Pet Food - What's In It?
Ads for many pet foods show appetizing images of thick cuts of meat, fresh vegetables and honey-colored grains, but that’s not what winds up in your dog’s dish. The ingredient label on that bag of pet food in your pantry may not be a clear indication of what your animal companion is actually eating.
If you’re not informed and selective about your pet’s food, your beloved pet may be subjected to antibiotics and drug residues, dyes from coal-tar derivatives, toxins, molds, powerful preservatives, pesticides, herbicides, heavy-metal contaminants and various wastes from slaughterhouses – including fecal waste. The animals used to make many pet foods are classified as “4-D,” which stands for Dead, Dying, Diseased or Down (disabled) when they arrive at the slaughterhouse. If the meat from an animal is acceptable for human consumption, it likely will not be used for commercial pet food unless you buy products which truthfully state that they use FDA-certified, food-grade meat.

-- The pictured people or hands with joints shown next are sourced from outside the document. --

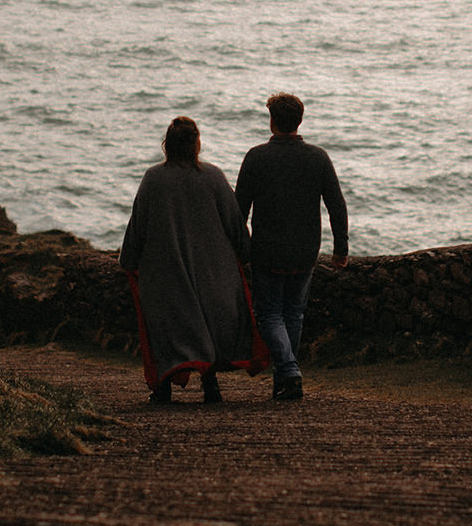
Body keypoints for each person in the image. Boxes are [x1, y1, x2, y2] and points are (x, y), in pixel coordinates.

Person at [119, 116, 268, 404]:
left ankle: (162, 388)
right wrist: (245, 253)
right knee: (209, 322)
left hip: (165, 270)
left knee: (166, 325)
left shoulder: (154, 178)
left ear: (167, 146)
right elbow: (235, 223)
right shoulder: (213, 176)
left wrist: (128, 259)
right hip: (213, 268)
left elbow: (138, 225)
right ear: (196, 144)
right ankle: (210, 384)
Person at [235, 92, 348, 402]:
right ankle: (285, 378)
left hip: (267, 250)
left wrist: (238, 247)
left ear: (272, 122)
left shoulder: (256, 157)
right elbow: (336, 205)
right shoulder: (318, 157)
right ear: (299, 121)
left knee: (270, 314)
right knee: (294, 314)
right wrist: (341, 248)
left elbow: (239, 209)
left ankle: (289, 371)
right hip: (305, 249)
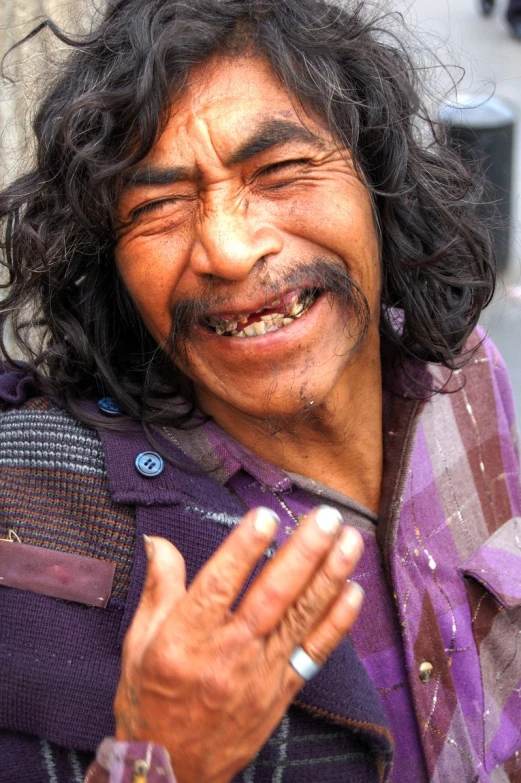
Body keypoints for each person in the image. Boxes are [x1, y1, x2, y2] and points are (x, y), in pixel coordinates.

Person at [0, 0, 520, 781]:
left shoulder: (465, 372)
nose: (229, 249)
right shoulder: (38, 514)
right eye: (158, 206)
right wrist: (162, 762)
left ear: (374, 180)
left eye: (278, 172)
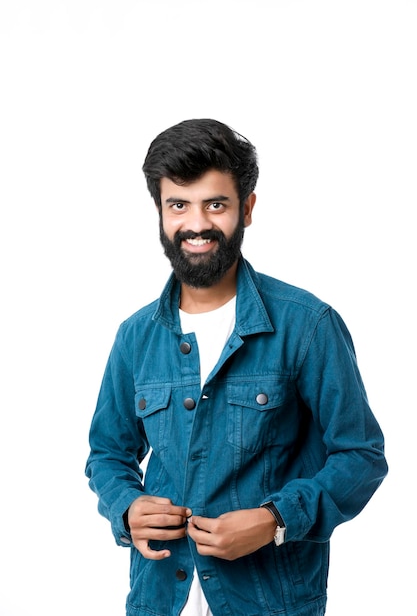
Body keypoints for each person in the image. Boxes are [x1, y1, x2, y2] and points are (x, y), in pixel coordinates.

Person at [85, 118, 388, 616]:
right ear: (160, 212)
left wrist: (275, 519)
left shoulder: (308, 325)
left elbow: (361, 455)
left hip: (271, 600)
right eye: (178, 205)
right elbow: (107, 453)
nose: (197, 223)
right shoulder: (135, 336)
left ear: (246, 209)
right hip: (159, 598)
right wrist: (126, 507)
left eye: (216, 204)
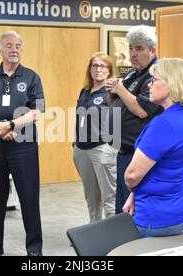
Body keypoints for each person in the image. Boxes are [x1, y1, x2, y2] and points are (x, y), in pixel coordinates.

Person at [0, 31, 45, 256]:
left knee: (28, 196)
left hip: (23, 144)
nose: (15, 49)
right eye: (10, 45)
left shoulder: (32, 77)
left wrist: (11, 125)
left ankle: (34, 250)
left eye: (19, 46)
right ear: (0, 50)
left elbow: (37, 111)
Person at [122, 58, 183, 237]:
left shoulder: (163, 124)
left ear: (172, 84)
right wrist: (134, 194)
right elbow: (165, 168)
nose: (149, 85)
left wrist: (132, 188)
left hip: (157, 218)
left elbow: (132, 175)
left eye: (154, 80)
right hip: (182, 209)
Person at [105, 25, 163, 214]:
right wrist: (112, 90)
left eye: (139, 49)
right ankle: (120, 242)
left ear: (152, 51)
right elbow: (115, 101)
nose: (133, 54)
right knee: (122, 208)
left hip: (139, 154)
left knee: (135, 209)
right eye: (131, 48)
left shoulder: (155, 75)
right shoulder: (133, 74)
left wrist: (120, 89)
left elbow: (141, 110)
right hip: (122, 152)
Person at [73, 52, 118, 223]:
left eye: (102, 66)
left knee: (109, 197)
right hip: (81, 149)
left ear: (109, 70)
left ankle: (110, 237)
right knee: (91, 196)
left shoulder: (112, 92)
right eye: (94, 65)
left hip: (102, 148)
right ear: (90, 69)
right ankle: (93, 231)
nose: (98, 69)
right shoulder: (85, 91)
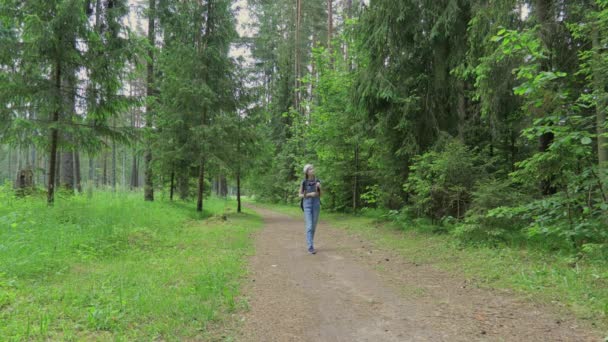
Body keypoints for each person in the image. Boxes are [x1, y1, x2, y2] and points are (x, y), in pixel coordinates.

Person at [299, 164, 321, 254]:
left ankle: (310, 243)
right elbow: (300, 195)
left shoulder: (317, 181)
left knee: (313, 226)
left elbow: (321, 195)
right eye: (310, 169)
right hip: (307, 205)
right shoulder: (304, 182)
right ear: (307, 172)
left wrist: (319, 187)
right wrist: (309, 194)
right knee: (309, 226)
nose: (313, 170)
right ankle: (310, 246)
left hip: (316, 204)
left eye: (313, 168)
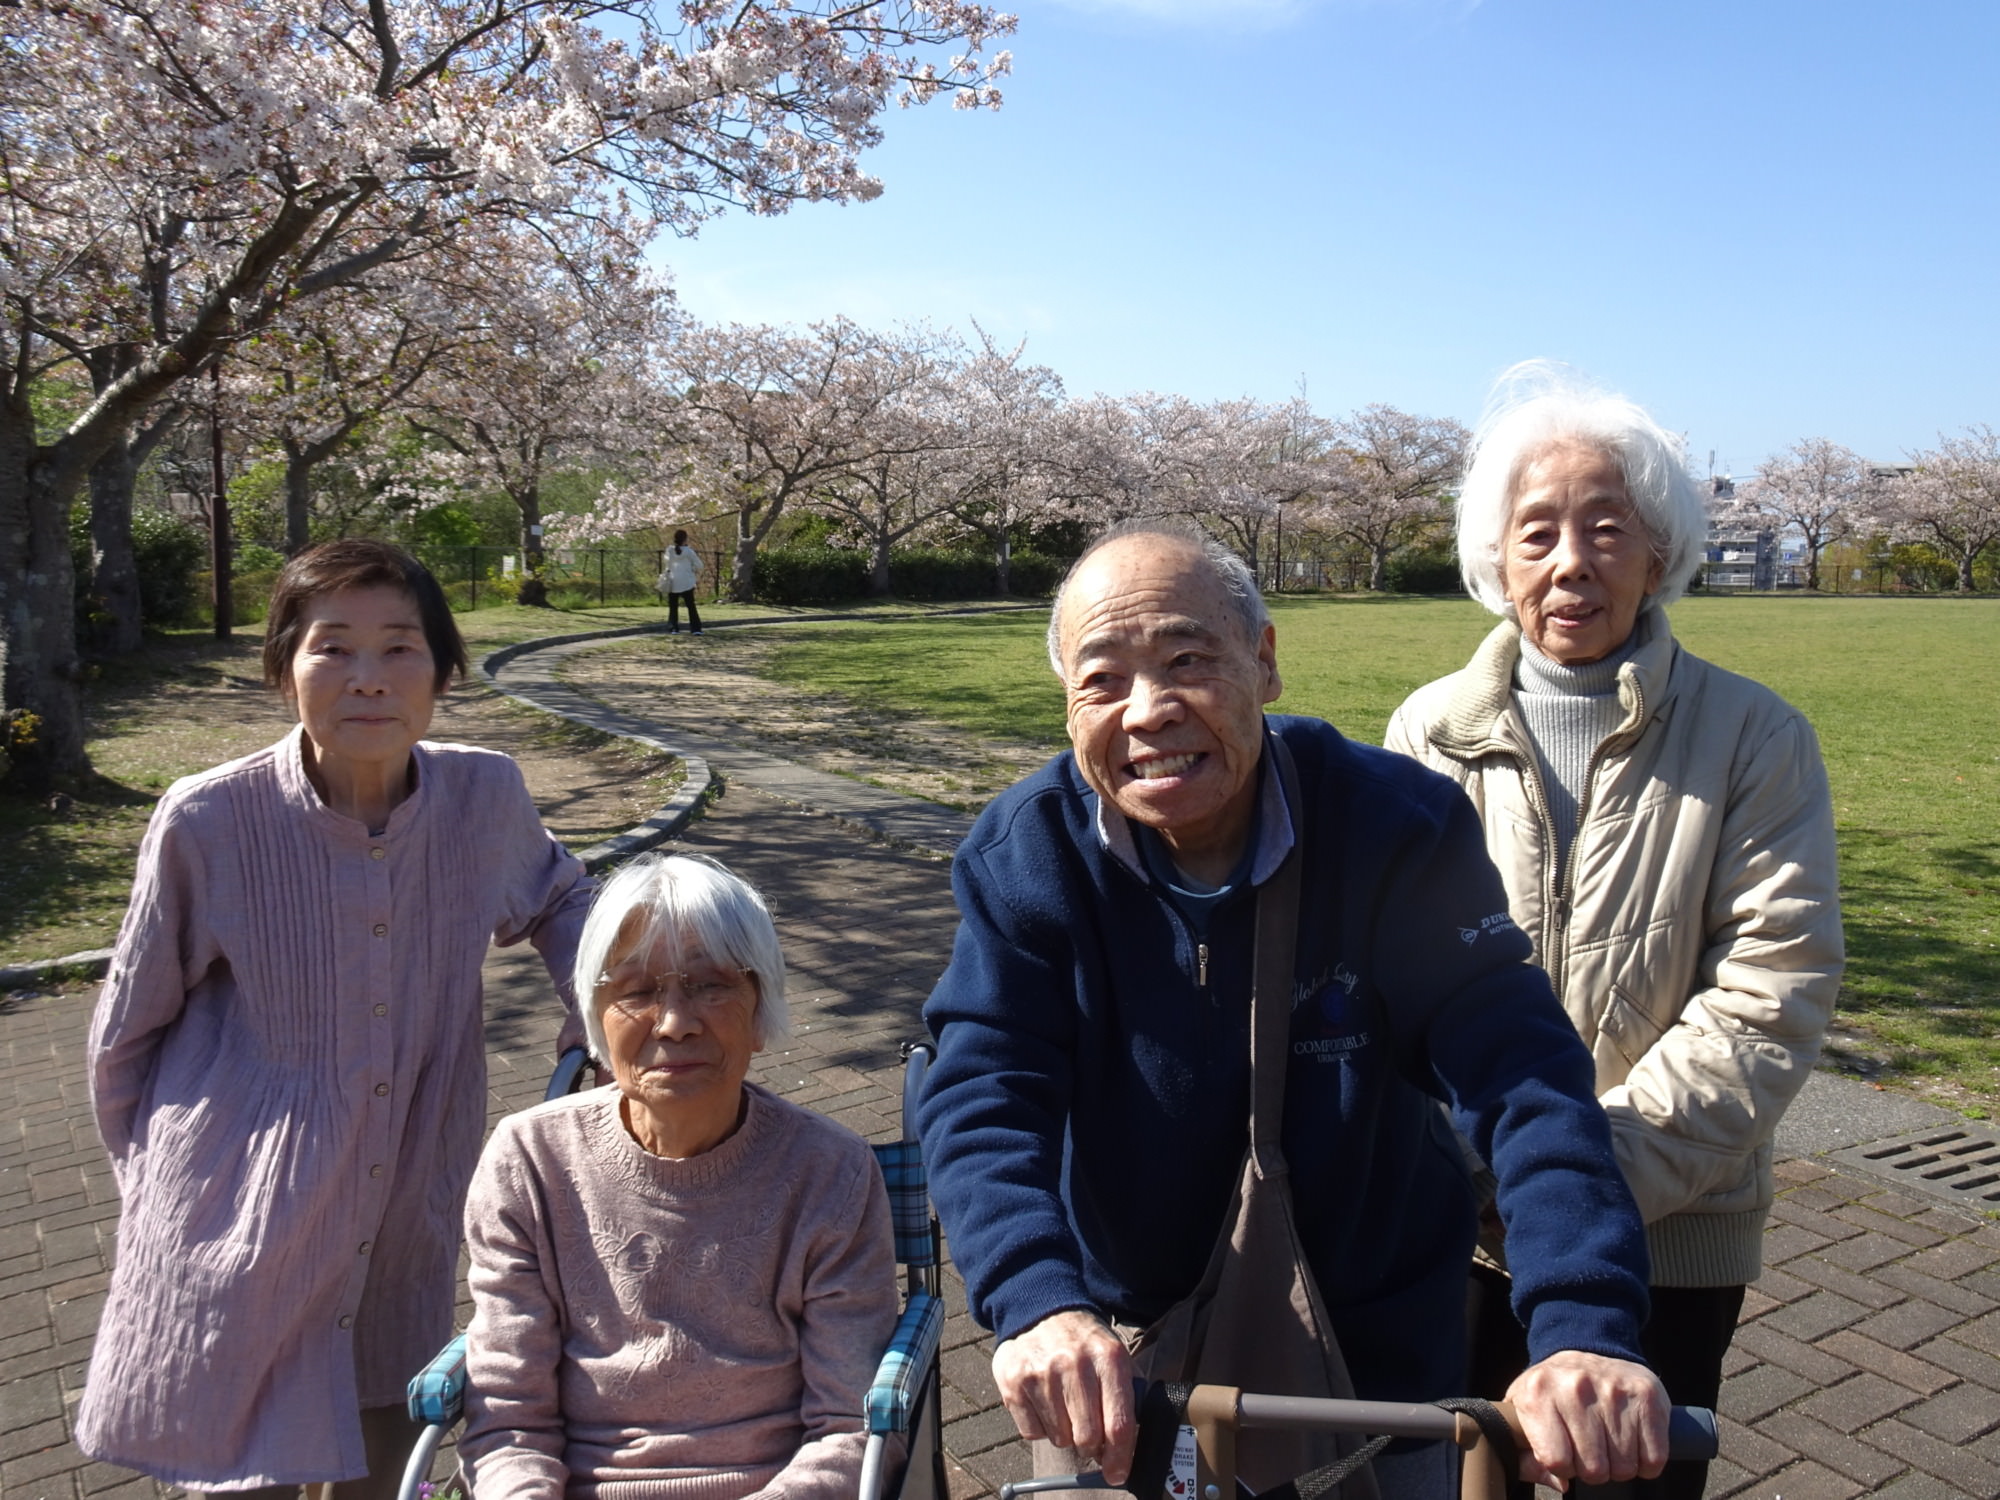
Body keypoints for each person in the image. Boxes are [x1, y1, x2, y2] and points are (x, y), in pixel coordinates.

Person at [919, 523, 1670, 1500]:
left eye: (1187, 659)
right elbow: (982, 1088)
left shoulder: (1393, 827)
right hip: (1119, 1352)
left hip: (1374, 1360)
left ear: (1264, 662)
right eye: (1101, 680)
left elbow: (1519, 1072)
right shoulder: (1028, 855)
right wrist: (1035, 1305)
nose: (1146, 711)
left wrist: (1581, 1326)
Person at [1384, 366, 1842, 1500]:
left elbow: (1769, 985)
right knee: (1441, 1476)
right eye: (1534, 532)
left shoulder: (1752, 737)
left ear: (1658, 551)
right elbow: (1381, 975)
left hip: (1667, 1218)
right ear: (1497, 557)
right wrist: (1478, 1164)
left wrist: (1580, 1179)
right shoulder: (1426, 730)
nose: (1569, 562)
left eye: (1605, 529)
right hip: (1459, 1216)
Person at [77, 539, 594, 1498]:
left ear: (441, 670)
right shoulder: (210, 819)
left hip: (404, 1220)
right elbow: (126, 1037)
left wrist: (595, 1004)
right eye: (331, 648)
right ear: (285, 669)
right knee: (245, 1478)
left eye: (400, 648)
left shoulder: (485, 796)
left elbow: (567, 900)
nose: (368, 680)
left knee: (392, 1464)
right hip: (240, 1225)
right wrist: (160, 1195)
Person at [459, 853, 899, 1497]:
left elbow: (848, 1428)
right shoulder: (528, 1161)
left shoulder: (830, 1172)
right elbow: (507, 1422)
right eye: (636, 991)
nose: (674, 1021)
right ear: (595, 1016)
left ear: (759, 1010)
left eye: (712, 984)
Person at [660, 528, 705, 635]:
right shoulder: (689, 551)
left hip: (673, 581)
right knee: (691, 606)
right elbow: (700, 565)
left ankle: (673, 627)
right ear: (685, 539)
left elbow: (666, 562)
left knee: (673, 606)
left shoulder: (670, 550)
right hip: (687, 582)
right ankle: (696, 629)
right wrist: (692, 569)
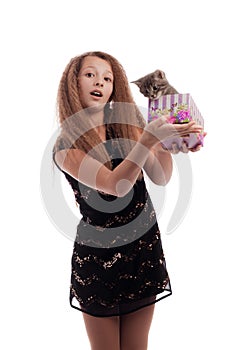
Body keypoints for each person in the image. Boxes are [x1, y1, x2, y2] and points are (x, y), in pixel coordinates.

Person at [52, 51, 204, 350]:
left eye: (107, 78)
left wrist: (168, 141)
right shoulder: (65, 144)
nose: (100, 82)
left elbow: (160, 176)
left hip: (142, 248)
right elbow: (113, 186)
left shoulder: (125, 127)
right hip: (98, 256)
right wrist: (147, 139)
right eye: (91, 74)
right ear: (74, 83)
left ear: (114, 87)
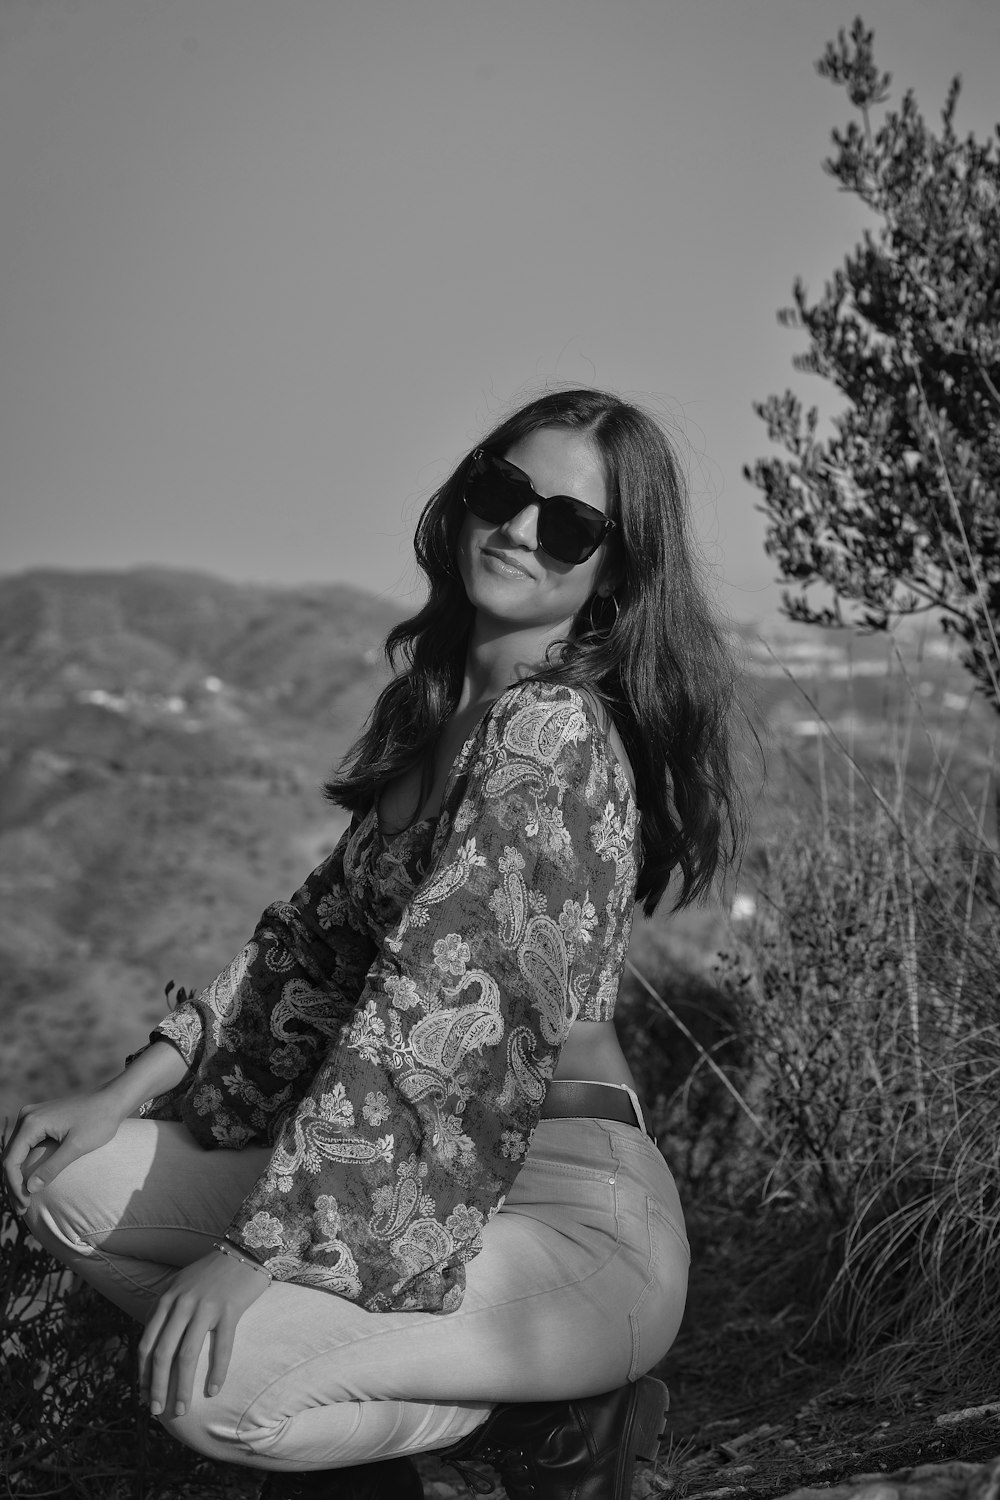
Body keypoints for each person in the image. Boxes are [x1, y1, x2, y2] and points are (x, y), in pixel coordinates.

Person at [4, 387, 745, 1500]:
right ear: (466, 494)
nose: (517, 527)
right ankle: (401, 1432)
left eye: (568, 526)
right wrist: (130, 1086)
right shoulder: (440, 713)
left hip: (564, 1214)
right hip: (419, 1178)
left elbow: (442, 1024)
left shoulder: (551, 732)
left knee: (212, 1393)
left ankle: (546, 1414)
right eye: (503, 489)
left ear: (614, 576)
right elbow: (302, 951)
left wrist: (258, 1254)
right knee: (63, 1182)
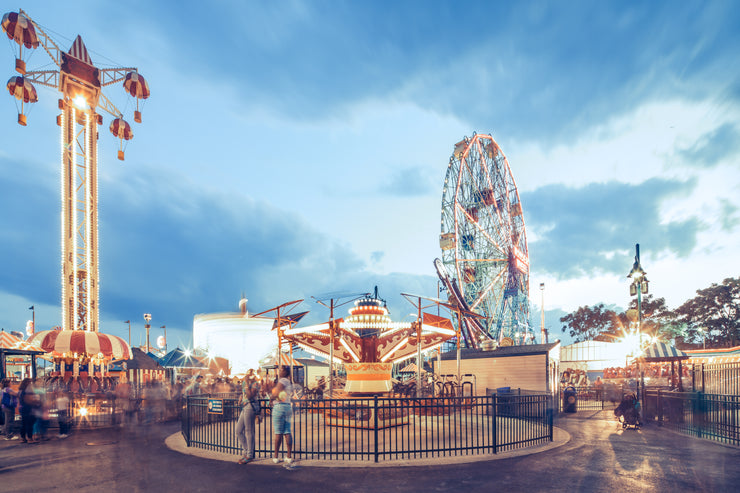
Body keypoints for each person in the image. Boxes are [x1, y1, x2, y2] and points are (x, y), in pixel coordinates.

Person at [235, 370, 262, 465]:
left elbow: (250, 395)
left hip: (250, 406)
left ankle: (249, 455)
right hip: (244, 406)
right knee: (238, 430)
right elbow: (245, 394)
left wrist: (246, 383)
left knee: (249, 431)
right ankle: (247, 451)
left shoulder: (255, 384)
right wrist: (241, 397)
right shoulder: (244, 383)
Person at [271, 366, 294, 469]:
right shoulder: (289, 382)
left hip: (279, 406)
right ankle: (289, 456)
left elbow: (276, 393)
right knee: (287, 431)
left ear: (285, 371)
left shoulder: (282, 380)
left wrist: (271, 398)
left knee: (278, 432)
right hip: (288, 406)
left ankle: (276, 456)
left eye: (281, 370)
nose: (279, 371)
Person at [18, 378, 39, 443]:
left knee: (24, 423)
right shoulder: (27, 391)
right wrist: (36, 401)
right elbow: (29, 400)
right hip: (28, 408)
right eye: (29, 382)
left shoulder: (20, 391)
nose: (31, 384)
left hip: (22, 408)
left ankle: (23, 438)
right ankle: (30, 438)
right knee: (29, 424)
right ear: (26, 383)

Here are some typical ingredients as listed on the packaging of most commercial pet foods, and what they might contain:
- Meat/Meat Based – When it reads “meat” on the label, it indicates the clean flesh from an animal. However, “meat-based” may also include blood vessels, sinew, organ meats, tendons and other parts of the animal.
- Meat Meal/Dried Animal Digest – This is the dry byproduct of rendered meat. During rendering, all usable animal parts (including fetal tissues from pregnant cows and glandular wastes) are heated in vats and the liquid is separated from the dry meal. Manufacturers then cover the meal with charcoal and label it “unfit for human consumption” before processing it into pet food.
- Meat By-Products – These are often organs, bone, blood and fatty tissue. They may also include brains, feet, heads, entrails, intestines, noses and stomachs. Unbelievably, byproducts can also contain cancerous or diseased tissue (including things like stomach flukes and other parasites).
- Poultry By-Products – These are the cleaned, ground parts from poultry carcasses such as feet, heads, intestines, necks and undeveloped eggs.
- Poultry By-Product meal – Rendered by-products and no feathers added.
- Meat and Bone Meal – This is the rendered meal from meat and bone.
- Tallow – This is hard white fat. Most animals find it hard to digest.
- Animal Digest – This is animal tissue that has been broken down with chemicals.
- Fiber. This can come from whole grains and vegetables, or it could come from peanut hulls, newspaper or hair.
- Carbohydrates. This could be nothing more than sucrose (sugar), propylene glycol or corn syrup. Quality dog foods will contain complex carbohydrates derived from whole grains.